Write out, word for word, only the data from its first line to the line containing "left wrist: (173, 559, -7)".

[Available data — start]

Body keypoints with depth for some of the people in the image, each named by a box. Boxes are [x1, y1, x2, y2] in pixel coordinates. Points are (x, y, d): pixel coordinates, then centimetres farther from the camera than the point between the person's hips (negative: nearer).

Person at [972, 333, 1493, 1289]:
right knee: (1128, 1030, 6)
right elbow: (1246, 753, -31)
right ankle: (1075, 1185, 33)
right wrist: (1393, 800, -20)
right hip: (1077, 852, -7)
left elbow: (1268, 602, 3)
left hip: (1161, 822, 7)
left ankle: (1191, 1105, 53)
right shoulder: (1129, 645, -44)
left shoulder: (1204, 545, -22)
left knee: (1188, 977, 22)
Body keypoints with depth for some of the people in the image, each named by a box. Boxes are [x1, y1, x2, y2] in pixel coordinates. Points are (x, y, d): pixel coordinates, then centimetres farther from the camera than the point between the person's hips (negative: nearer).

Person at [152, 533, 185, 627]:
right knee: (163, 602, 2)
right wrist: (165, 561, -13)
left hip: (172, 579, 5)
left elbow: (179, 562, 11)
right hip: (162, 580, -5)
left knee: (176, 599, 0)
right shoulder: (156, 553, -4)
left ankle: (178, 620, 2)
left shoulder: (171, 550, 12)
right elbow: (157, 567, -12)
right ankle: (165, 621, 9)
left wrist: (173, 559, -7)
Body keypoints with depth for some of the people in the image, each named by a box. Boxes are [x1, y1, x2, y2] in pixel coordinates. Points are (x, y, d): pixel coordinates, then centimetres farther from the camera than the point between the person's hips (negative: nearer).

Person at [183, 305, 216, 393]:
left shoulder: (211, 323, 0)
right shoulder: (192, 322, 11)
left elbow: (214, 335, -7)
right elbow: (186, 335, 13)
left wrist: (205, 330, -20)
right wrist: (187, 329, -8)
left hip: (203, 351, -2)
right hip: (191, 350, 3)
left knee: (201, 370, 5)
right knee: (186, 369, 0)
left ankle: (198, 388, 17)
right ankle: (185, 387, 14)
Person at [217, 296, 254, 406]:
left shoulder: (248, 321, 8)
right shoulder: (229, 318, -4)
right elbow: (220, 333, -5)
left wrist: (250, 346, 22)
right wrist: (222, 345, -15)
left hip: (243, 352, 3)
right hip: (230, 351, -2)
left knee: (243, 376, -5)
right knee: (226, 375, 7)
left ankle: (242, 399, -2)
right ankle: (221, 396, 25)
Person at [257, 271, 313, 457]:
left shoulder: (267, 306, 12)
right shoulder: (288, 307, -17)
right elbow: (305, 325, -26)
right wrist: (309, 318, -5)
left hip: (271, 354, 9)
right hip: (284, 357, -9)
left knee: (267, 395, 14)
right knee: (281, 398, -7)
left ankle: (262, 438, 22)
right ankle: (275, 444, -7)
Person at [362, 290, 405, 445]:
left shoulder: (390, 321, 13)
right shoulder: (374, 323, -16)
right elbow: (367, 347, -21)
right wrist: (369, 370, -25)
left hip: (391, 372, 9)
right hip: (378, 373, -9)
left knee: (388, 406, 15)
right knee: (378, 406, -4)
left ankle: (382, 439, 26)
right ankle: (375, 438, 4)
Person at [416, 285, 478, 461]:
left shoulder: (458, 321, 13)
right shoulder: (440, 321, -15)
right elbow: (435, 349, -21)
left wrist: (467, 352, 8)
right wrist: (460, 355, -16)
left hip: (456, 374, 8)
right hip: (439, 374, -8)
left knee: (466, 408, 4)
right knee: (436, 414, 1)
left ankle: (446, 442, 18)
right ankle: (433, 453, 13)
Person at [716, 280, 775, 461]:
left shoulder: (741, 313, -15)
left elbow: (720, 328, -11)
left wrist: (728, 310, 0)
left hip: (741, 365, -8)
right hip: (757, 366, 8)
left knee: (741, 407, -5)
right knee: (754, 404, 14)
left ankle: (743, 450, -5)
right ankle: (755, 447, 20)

[Available data — finish]

Exercise output:
Body keypoints with depth for some of the people in the image, each named by a box. Boxes are [x1, y1, x2, y2] in pixel coordinates. Points are (x, y, d): pixel coordinates, then centimetres farther from the camera than the point between the person's hips (negative: nearer).

Person at [972, 333, 1493, 1289]:
right knee: (1128, 1030, 6)
right elbow: (1246, 753, -31)
right ankle: (1075, 1185, 33)
right wrist: (1393, 800, -20)
right hip: (1077, 852, -7)
left elbow: (1268, 602, 3)
left hip: (1161, 822, 7)
left ankle: (1191, 1105, 53)
right shoulder: (1129, 645, -44)
left shoulder: (1204, 545, -22)
left knee: (1188, 977, 22)
Body keypoints with depth for some of the people in the image, each named by a box. Boxes are [x1, y1, x2, y2] in pixel coordinates. Points are (x, y, d): pixel coordinates, then centimetres farther from the camera than the point between the person's hips (negative: nearer).

Person at [152, 533, 185, 627]:
right knee: (163, 602, 2)
right wrist: (165, 561, -13)
left hip: (172, 579, 5)
left elbow: (179, 562, 11)
right hip: (162, 580, -5)
left knee: (176, 599, 0)
right shoulder: (156, 553, -4)
left ankle: (178, 620, 2)
left shoulder: (171, 550, 12)
right elbow: (157, 567, -12)
right ankle: (165, 621, 9)
left wrist: (173, 559, -7)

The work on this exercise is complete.